I am looking at cutting tiles and was wondering if I can cut tiles with a router on a router table and the right type of bit. Since it is versatile - I normally use an angle grinder.


----------



## doreme (Nov 7, 2010)

doreme said:


> I am looking at cutting tiles and was wondering if I can cut tiles with a router on a router table and the right type of bit. Since it is versatile - I normally use an angle grinder.


Let me elaborate a little bit more. Use the angle grinder for the 1st cut and then use the router for the precision.


----------



## gav (Oct 12, 2009)

Routers and tiles generally aren't 2 things that go together. Having said that, I once mounted a carbide tipped straight bit in my drill and used it to enlarge a hole in a tile once. It worked, but not very well.
I don't think it's a good idea to be breathing in the ceramic dust the router will produce, and standard bits won't last long.

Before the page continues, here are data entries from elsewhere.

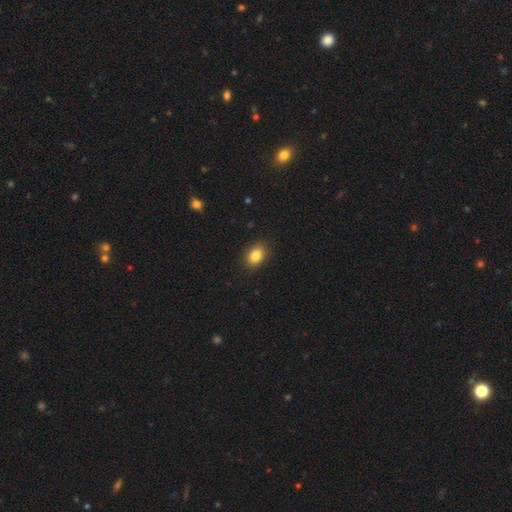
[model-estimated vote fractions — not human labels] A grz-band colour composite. It shows a smooth galaxy with no disk features (84%) that is in between round and cigar-shaped (74%). Merging: none (88%).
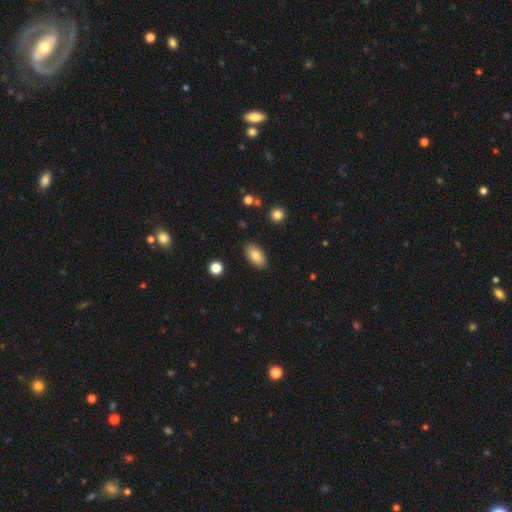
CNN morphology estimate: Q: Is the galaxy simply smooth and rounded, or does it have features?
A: smooth — 83%.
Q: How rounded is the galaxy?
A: in between — 93%.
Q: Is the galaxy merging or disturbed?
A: none — 88%.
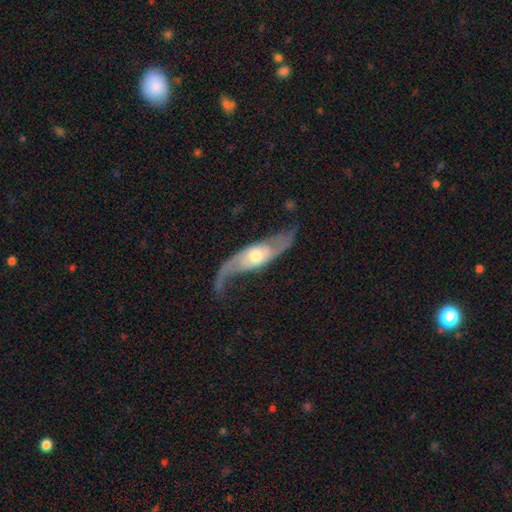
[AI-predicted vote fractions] smooth_or_featured: featured or disk (p=0.84) [alt: smooth p=0.11]
disk_edge_on: no (p=0.83) [alt: yes p=0.17]
bar: no (p=0.62) [alt: weak p=0.28]
has_spiral_arms: yes (p=0.94) [alt: no p=0.06]
spiral_winding: loose (p=0.70) [alt: medium p=0.23]
spiral_arm_count: 2 (p=0.88) [alt: 1 p=0.05]
bulge_size: moderate (p=0.68) [alt: large p=0.14]
merging: none (p=0.61) [alt: minor disturbance p=0.20]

Angle grinder with a proper ceramic blade does a decent job on most tiles. A metal file can be used to clean up the edges if needed.


----------



## Phil P (Jul 25, 2010)

gav said:


> Angle grinder with a proper ceramic blade does a decent job on most tiles. A metal file can be used to clean up the edges if needed.


Straight cuts are probably best done on something like a Rubi tile cutter. These won't do heavy quarry tiles for which a heavier cutter is required, or alternatively a tile saw. I've worked with quite a few tilers and I've rarely seen one resort to power tile saws except on the thickest, heaviest tiles because a manual tile cutter is generally a lot faster, is more portable and doesn't require power. For odd cuts I use either a carbide tile saw or a carbide blade in the jigsaw, although the jigsaw tends to be too rough for the thinner porcelain-type wall tiles. Holes I drill with diamond hole cutters rather than conventional drill bits or spear-point drills, neither of which work all that well on quarry tiles. Bigger cut outs can be drilled and scribed with a carbide scorer then knocked out and the edges nibbled to the line with a tile nibbler. Really large circilar cut-outs can be handled with a hole cutter, although I've never felt the need to buy one. Most of the cut-outs I've done in tiling have been to accommodate electrical switch boxes and the like where rough edges are hidden by the fitting, so absolute appearance isn't critical, but where I need a good finish I've found that a grit edge tile file works faster and is less likely to damage the glaze than a metalworking file.

Tiling is like woodworking in that it has its' own set of tools. The good thing is that most of them (except for a tile cutter, and Rubi is reckoned to be the the best) are really cheap, so why not invest in the right kit for the job?


----------